WHAT YOU NEED TO DO >>
Transcribe the entries exactly. Omit the pictures.

:: PROVIDED RECORDS ::

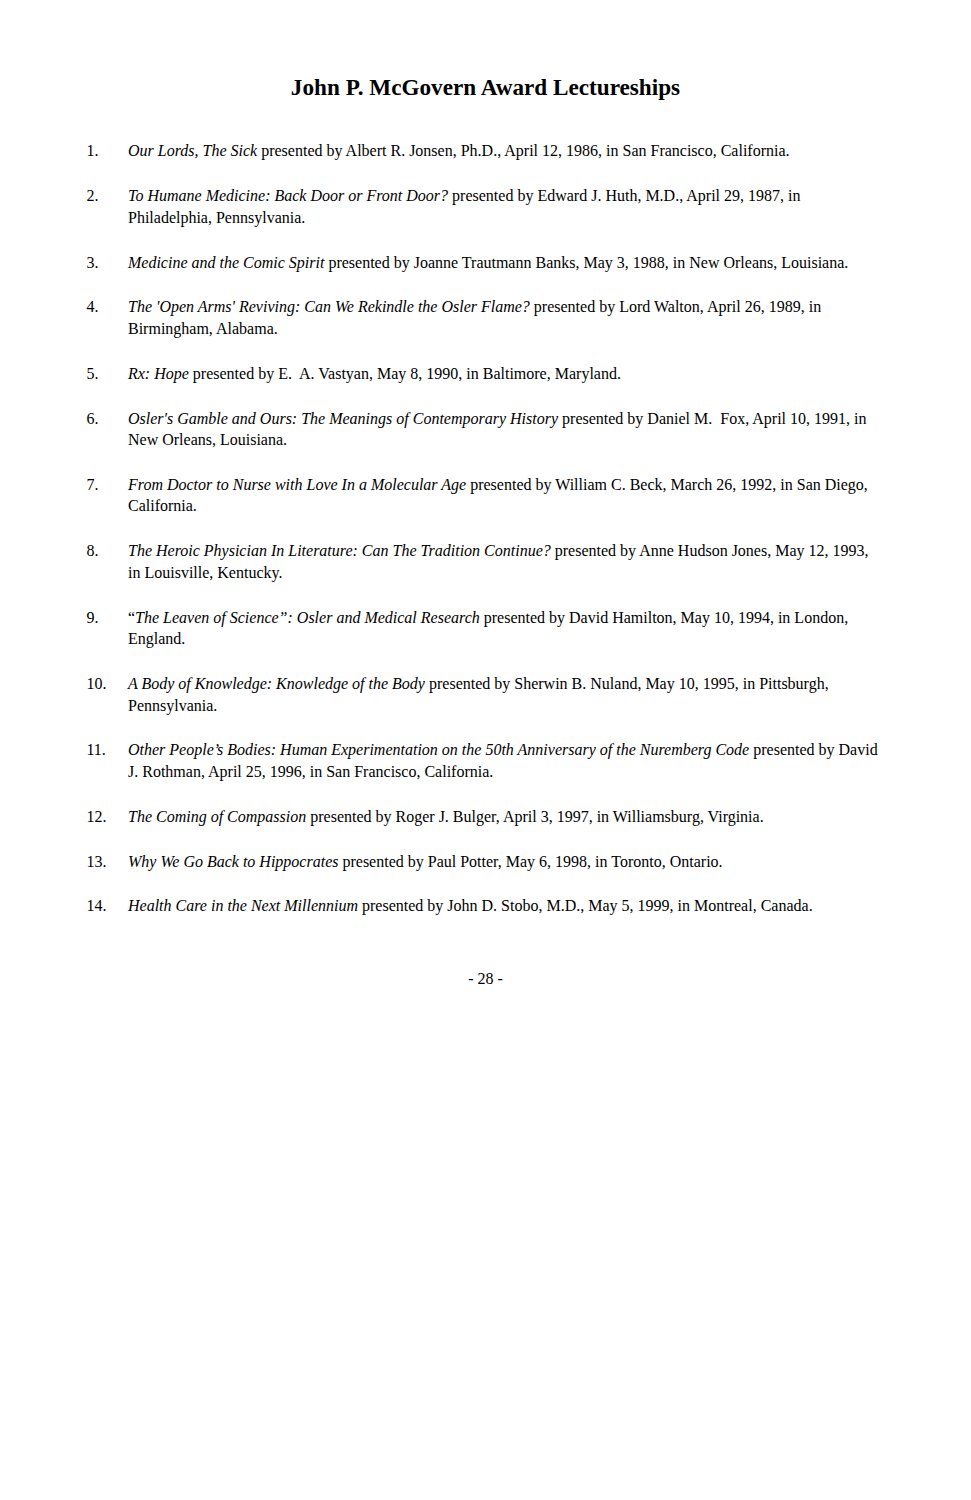John P. McGovern Award Lectureships
1. Our Lords, The Sick presented by Albert R. Jonsen, Ph.D., April 12, 1986, in San Francisco, California.
2. To Humane Medicine: Back Door or Front Door? presented by Edward J. Huth, M.D., April 29, 1987, in Philadelphia, Pennsylvania.
3. Medicine and the Comic Spirit presented by Joanne Trautmann Banks, May 3, 1988, in New Orleans, Louisiana.
4. The 'Open Arms' Reviving: Can We Rekindle the Osler Flame? presented by Lord Walton, April 26, 1989, in Birmingham, Alabama.
5. Rx: Hope presented by E. A. Vastyan, May 8, 1990, in Baltimore, Maryland.
6. Osler's Gamble and Ours: The Meanings of Contemporary History presented by Daniel M. Fox, April 10, 1991, in New Orleans, Louisiana.
7. From Doctor to Nurse with Love In a Molecular Age presented by William C. Beck, March 26, 1992, in San Diego, California.
8. The Heroic Physician In Literature: Can The Tradition Continue? presented by Anne Hudson Jones, May 12, 1993, in Louisville, Kentucky.
9.“The Leaven of Science”: Osler and Medical Research presented by David Hamilton, May 10, 1994, in London, England.
10. A Body of Knowledge: Knowledge of the Body presented by Sherwin B. Nuland, May 10, 1995, in Pittsburgh, Pennsylvania.
11. Other People’s Bodies: Human Experimentation on the 50th Anniversary of the Nuremberg Code presented by David J. Rothman, April 25, 1996, in San Francisco, California.
12. The Coming of Compassion presented by Roger J. Bulger, April 3, 1997, in Williamsburg, Virginia.
13. Why We Go Back to Hippocrates presented by Paul Potter, May 6, 1998, in Toronto, Ontario.
14. Health Care in the Next Millennium presented by John D. Stobo, M.D., May 5, 1999, in Montreal, Canada.
- 28 -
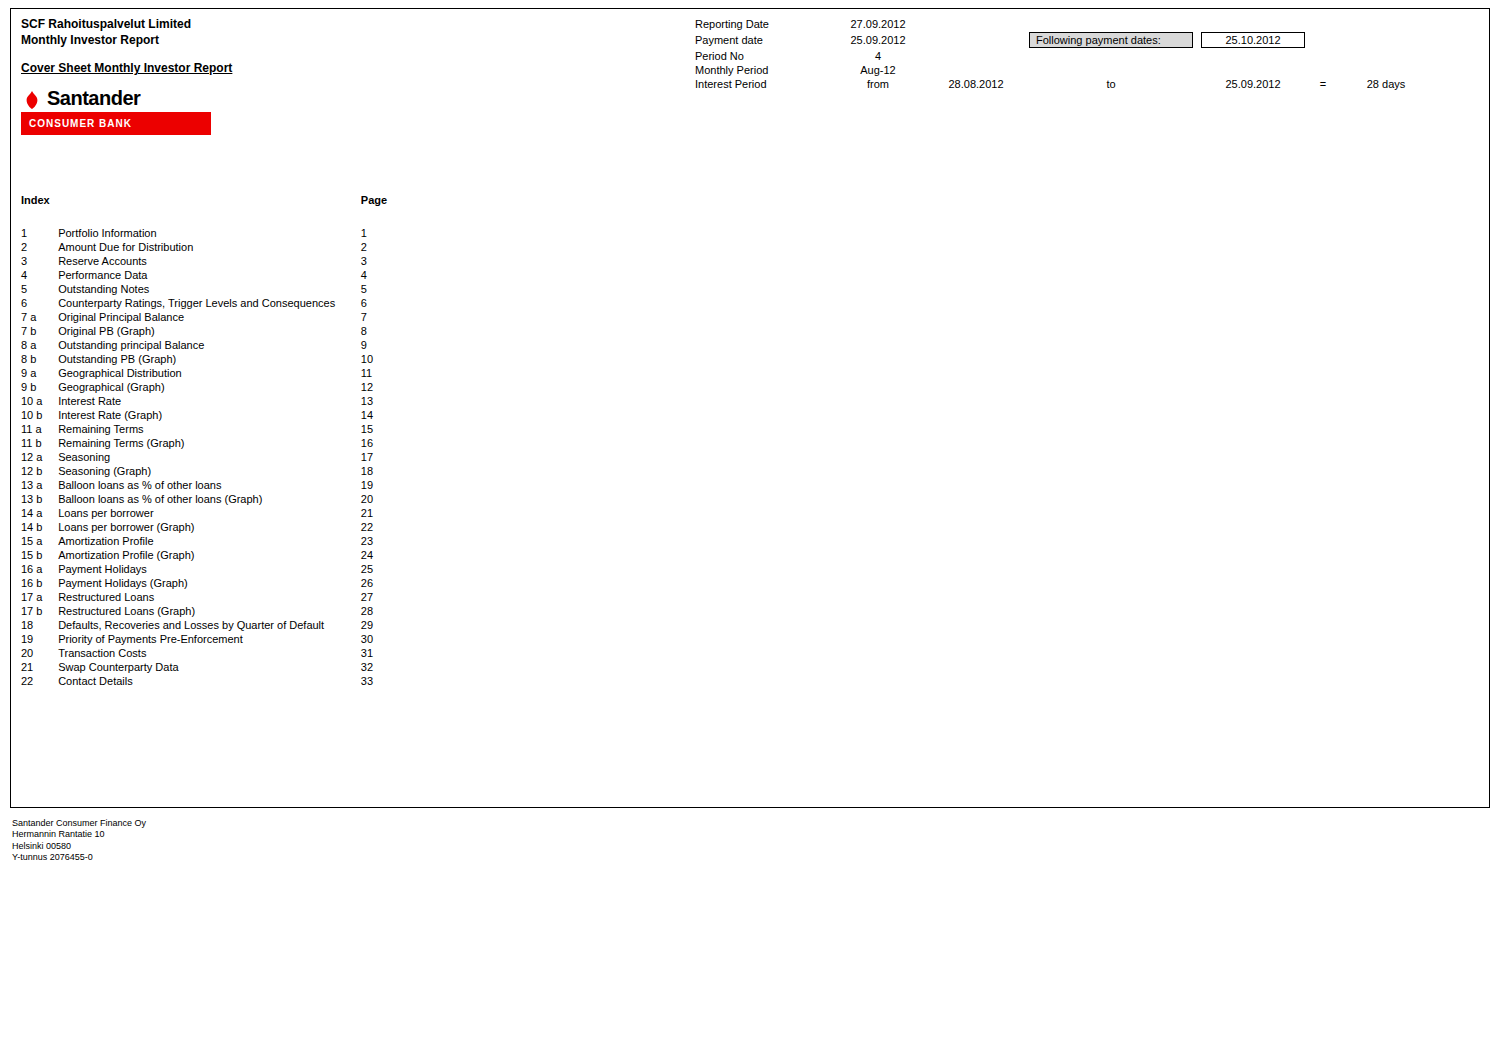SCF Rahoituspalvelut Limited
Monthly Investor Report
Cover Sheet Monthly Investor Report
Santander
CONSUMER BANK
| Reporting Date | 27.09.2012 | | | | |
| Payment date | 25.09.2012 | | Following payment dates: | 25.10.2012 | |
| Period No | 4 | | | | |
| Monthly Period | Aug-12 | | | | |
| Interest Period | from | 28.08.2012 | to | 25.09.2012 | = | 28 days |
| Index | | Page |
| --- | --- | --- |
| 1 | Portfolio Information | 1 |
| 2 | Amount Due for Distribution | 2 |
| 3 | Reserve Accounts | 3 |
| 4 | Performance Data | 4 |
| 5 | Outstanding Notes | 5 |
| 6 | Counterparty Ratings, Trigger Levels and Consequences | 6 |
| 7 a | Original Principal Balance | 7 |
| 7 b | Original PB (Graph) | 8 |
| 8 a | Outstanding principal Balance | 9 |
| 8 b | Outstanding PB (Graph) | 10 |
| 9 a | Geographical Distribution | 11 |
| 9 b | Geographical (Graph) | 12 |
| 10 a | Interest Rate | 13 |
| 10 b | Interest Rate (Graph) | 14 |
| 11 a | Remaining Terms | 15 |
| 11 b | Remaining Terms (Graph) | 16 |
| 12 a | Seasoning | 17 |
| 12 b | Seasoning (Graph) | 18 |
| 13 a | Balloon loans as % of other loans | 19 |
| 13 b | Balloon loans as % of other loans (Graph) | 20 |
| 14 a | Loans per borrower | 21 |
| 14 b | Loans per borrower (Graph) | 22 |
| 15 a | Amortization Profile | 23 |
| 15 b | Amortization Profile (Graph) | 24 |
| 16 a | Payment Holidays | 25 |
| 16 b | Payment Holidays (Graph) | 26 |
| 17 a | Restructured Loans | 27 |
| 17 b | Restructured Loans (Graph) | 28 |
| 18 | Defaults, Recoveries and Losses by Quarter of Default | 29 |
| 19 | Priority of Payments Pre-Enforcement | 30 |
| 20 | Transaction Costs | 31 |
| 21 | Swap Counterparty Data | 32 |
| 22 | Contact Details | 33 |
Santander Consumer Finance Oy
Hermannin Rantatie 10
Helsinki 00580
Y-tunnus 2076455-0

:::

TASK RESULT >>
John P. McGovern Award Lectureships
1. Our Lords, The Sick presented by Albert R. Jonsen, Ph.D., April 12, 1986, in San Francisco, California.
2. To Humane Medicine: Back Door or Front Door? presented by Edward J. Huth, M.D., April 29, 1987, in Philadelphia, Pennsylvania.
3. Medicine and the Comic Spirit presented by Joanne Trautmann Banks, May 3, 1988, in New Orleans, Louisiana.
4. The 'Open Arms' Reviving: Can We Rekindle the Osler Flame? presented by Lord Walton, April 26, 1989, in Birmingham, Alabama.
5. Rx: Hope presented by E. A. Vastyan, May 8, 1990, in Baltimore, Maryland.
6. Osler's Gamble and Ours: The Meanings of Contemporary History presented by Daniel M. Fox, April 10, 1991, in New Orleans, Louisiana.
7. From Doctor to Nurse with Love In a Molecular Age presented by William C. Beck, March 26, 1992, in San Diego, California.
8. The Heroic Physician In Literature: Can The Tradition Continue? presented by Anne Hudson Jones, May 12, 1993, in Louisville, Kentucky.
9.“The Leaven of Science”: Osler and Medical Research presented by David Hamilton, May 10, 1994, in London, England.
10. A Body of Knowledge: Knowledge of the Body presented by Sherwin B. Nuland, May 10, 1995, in Pittsburgh, Pennsylvania.
11. Other People’s Bodies: Human Experimentation on the 50th Anniversary of the Nuremberg Code presented by David J. Rothman, April 25, 1996, in San Francisco, California.
12. The Coming of Compassion presented by Roger J. Bulger, April 3, 1997, in Williamsburg, Virginia.
13. Why We Go Back to Hippocrates presented by Paul Potter, May 6, 1998, in Toronto, Ontario.
14. Health Care in the Next Millennium presented by John D. Stobo, M.D., May 5, 1999, in Montreal, Canada.
- 28 -
SCF Rahoituspalvelut Limited
Monthly Investor Report
Cover Sheet Monthly Investor Report
Santander
CONSUMER BANK
| Reporting Date | 27.09.2012 | | | | |
| Payment date | 25.09.2012 | | Following payment dates: | 25.10.2012 | |
| Period No | 4 | | | | |
| Monthly Period | Aug-12 | | | | |
| Interest Period | from | 28.08.2012 | to | 25.09.2012 | = | 28 days |
| Index | | Page |
| --- | --- | --- |
| 1 | Portfolio Information | 1 |
| 2 | Amount Due for Distribution | 2 |
| 3 | Reserve Accounts | 3 |
| 4 | Performance Data | 4 |
| 5 | Outstanding Notes | 5 |
| 6 | Counterparty Ratings, Trigger Levels and Consequences | 6 |
| 7 a | Original Principal Balance | 7 |
| 7 b | Original PB (Graph) | 8 |
| 8 a | Outstanding principal Balance | 9 |
| 8 b | Outstanding PB (Graph) | 10 |
| 9 a | Geographical Distribution | 11 |
| 9 b | Geographical (Graph) | 12 |
| 10 a | Interest Rate | 13 |
| 10 b | Interest Rate (Graph) | 14 |
| 11 a | Remaining Terms | 15 |
| 11 b | Remaining Terms (Graph) | 16 |
| 12 a | Seasoning | 17 |
| 12 b | Seasoning (Graph) | 18 |
| 13 a | Balloon loans as % of other loans | 19 |
| 13 b | Balloon loans as % of other loans (Graph) | 20 |
| 14 a | Loans per borrower | 21 |
| 14 b | Loans per borrower (Graph) | 22 |
| 15 a | Amortization Profile | 23 |
| 15 b | Amortization Profile (Graph) | 24 |
| 16 a | Payment Holidays | 25 |
| 16 b | Payment Holidays (Graph) | 26 |
| 17 a | Restructured Loans | 27 |
| 17 b | Restructured Loans (Graph) | 28 |
| 18 | Defaults, Recoveries and Losses by Quarter of Default | 29 |
| 19 | Priority of Payments Pre-Enforcement | 30 |
| 20 | Transaction Costs | 31 |
| 21 | Swap Counterparty Data | 32 |
| 22 | Contact Details | 33 |
Santander Consumer Finance Oy
Hermannin Rantatie 10
Helsinki 00580
Y-tunnus 2076455-0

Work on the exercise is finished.